Cartographier le territoire urbain avec des smartphones et en associant un maximum d’habitants
L’idée de cartographier les zones urbaines du pays prend corps en 2013 avec un premier projet, Mapping for Niger, vite formalisé en un programme permanent, OpenStreetMap Niger (OSM Niger) dont les coordinateurs sont des bénévoles.
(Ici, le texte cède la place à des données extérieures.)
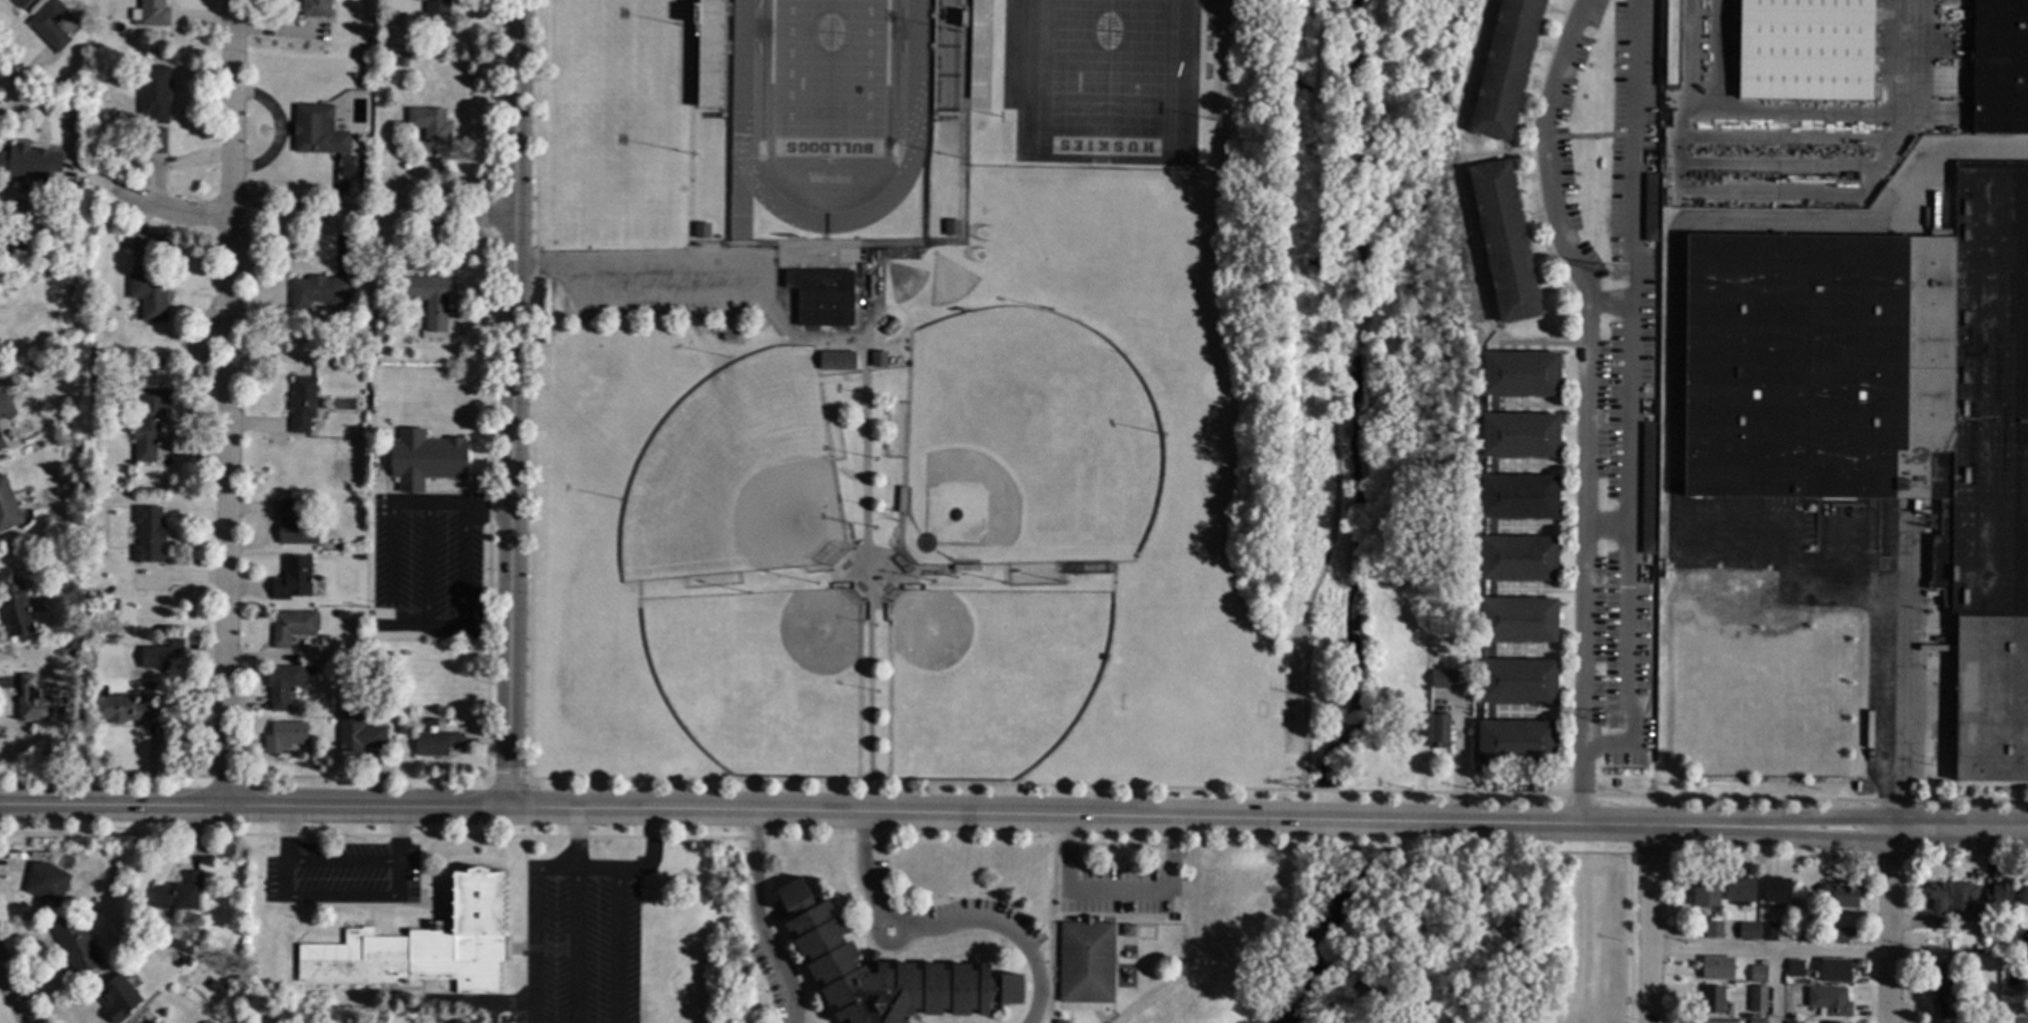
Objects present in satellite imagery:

Dès lors, la petite équipe monte des activités de sensibilisation et de formation en cartographie et géomatiques libres et elle s’attèle à la tâche avec la cartographie effective de la zone V de Niamey et puis d’autres villes comme Dosso, Madoua, Dogondoutchi et la région de Diffa, située dans la zone investie par Boko Haram. Parallèlement, afin de renforcer et de pérenniser son action, OSM Niger va chercher des partenariats avec la Direction de la Francophonie Economique et Numérique, l’Association des Libres Géographes, le Projet Espace OSM Francophone ou encore l’UNICEF ou le CICR.
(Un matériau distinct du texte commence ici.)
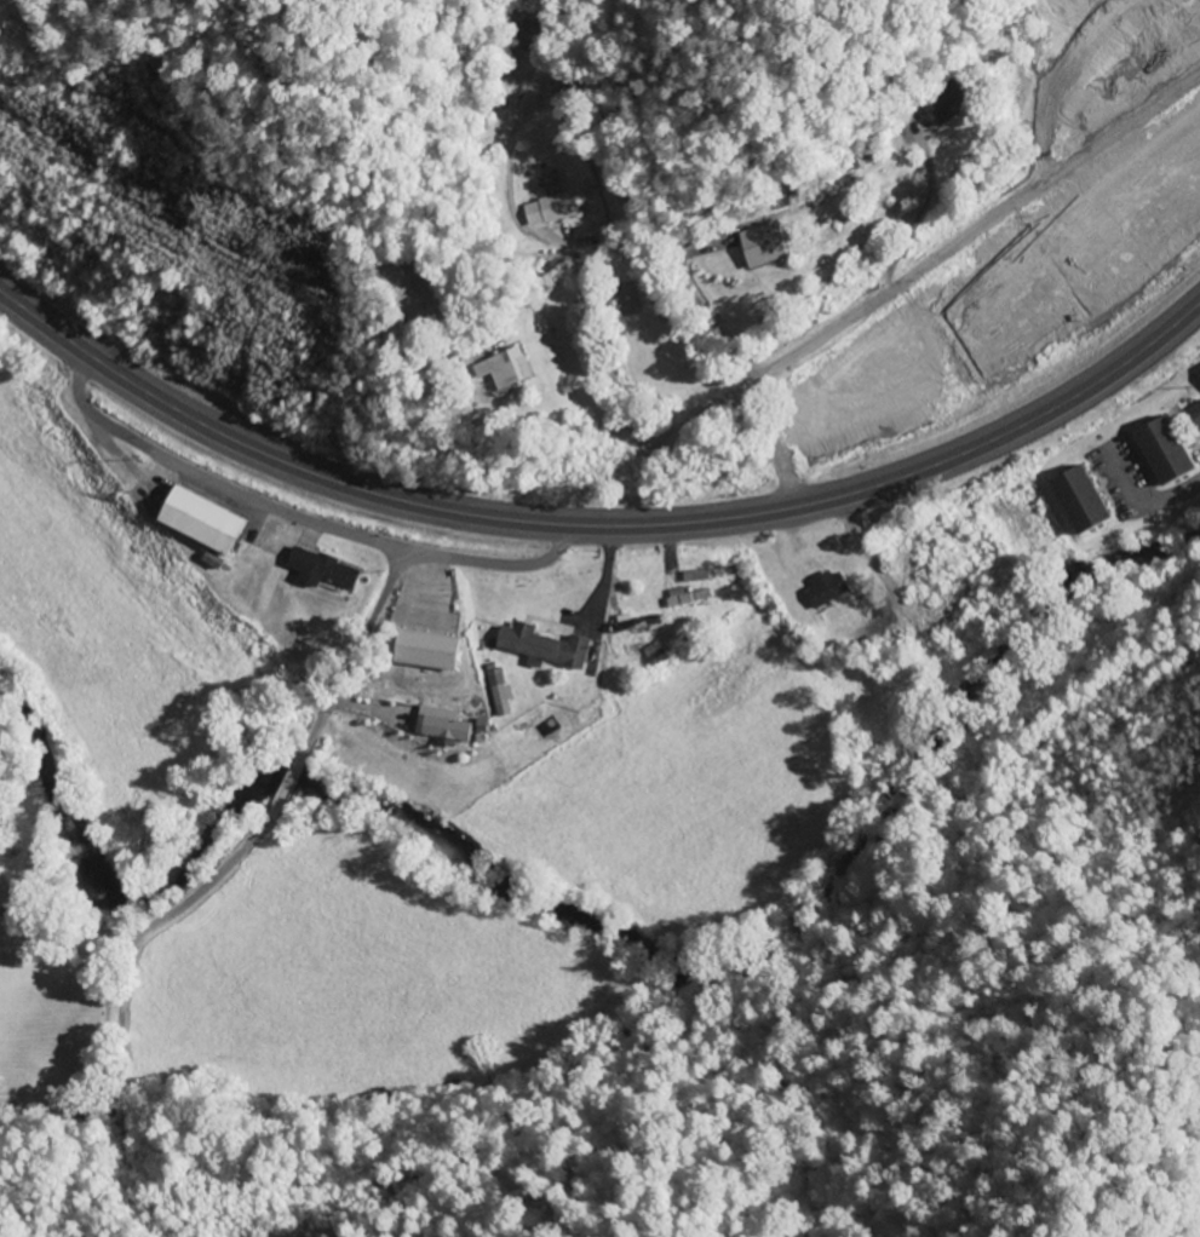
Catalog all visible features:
building: (941, 105)
road: (910, 216)
building: (756, 246)
road: (921, 269)
road: (709, 314)
building: (501, 370)
road: (594, 388)
building: (1192, 417)
building: (1157, 450)
road: (1146, 495)
building: (1073, 499)
road: (297, 517)
building: (190, 523)
road: (598, 525)
building: (317, 571)
building: (690, 574)
building: (818, 588)
building: (679, 597)
building: (628, 624)
building: (537, 646)
building: (417, 649)
building: (648, 655)
building: (435, 725)
road: (217, 873)
road: (64, 934)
C’est avec le Comité International de la Croix Rouge (CICR) qu’OSM Niger travaille depuis deux ans sur la région de Diffa, pour laquelle les données cartographiques sont particulièrement compliquées à acquérir mais qui aideront le CICR à organiser son programme d’eau et d’assainissement dans la région1. Grace à une subvention de l’organisme Humanitarian OpenStreet Map Team (HOT), OSM Niger a pu se doter de matériels de cartographie (GPS, ordinateurs, smartphone) facilitant la collecte de données. Ainsi peut-elle désormais accroître les capacités de création de données à travers les Mapathons et organiser des activités de sensibilisation et de formation auprès des professionnels des secteurs publics et privés, des universitaires, de la société civile pour élargir la base de données. En sus, en mobilisant des cartographes OSM à l’action humanitaire, l’association a pu renforcer et mettre en place un dispositif de préparation et de réponse à des crises inopinées.
En augmentant les activités de formation/sensibilisation à la cartographie numérique, géomatique libre et open data et en organisant des séances de collecte de données au moyen de smartphones, l’association est en train de tisser sa toile et de répondre aux objectifs qu’elle s’était fixés dès 2013. S’il est encore trop tôt pour mesurer les effets concrets de cette initiative à moyen et long terme, on voit déjà qu’elle a intéressé divers organismes spécialisés dans l’action humanitaire et qu’elle a fait la démonstration qu’elle pouvait les aider à avoir un impact sur la vie des populations du Niger et sur leur sécurité.
On retiendra qu’avec des moyens au départ quasiment nuls, OSM Niger a pu, à partir d’un quartier et sans autres ressources que la volonté, l’intelligence et les compétences techniques de quelques jeunes, s’attaquer à la problématique de la sécurité pour se substituer, dans un domaine restreint mais vital, à un Etat défaillant.
1 Pour un rapport détaillé des problèmes de sécurité de la zone, voir l’évaluation semestrielle de l’UNHCR : https://reliefweb.int/sites/reliefweb.int/files/resources/71056.pdf
Arnaud Blin est un historien et politologue franco-américain spécialiste de l’histoire des conflits. Il est l’auteur d’une quinzaine d’ouvrages, traduits en dix langues. Ancien directeur du Beaumarchais Center for International Research (Washington) et coordinateur pendant une dizaine d’années du Forum pour une Nouvelle Gouvernance Mondiale (Paris), il s’intéresse entre autres aux problèmes liés à la bonne gouvernance et la sécurité. A travers le Forum, il a piloté avec Gustavo Marin une quarantaine de projets sur la gouvernance mondiale. Dernier ouvrage paru: War and religion. Europe and the Mediterranean from the first through the 21st centuries (University of California Press, 2019).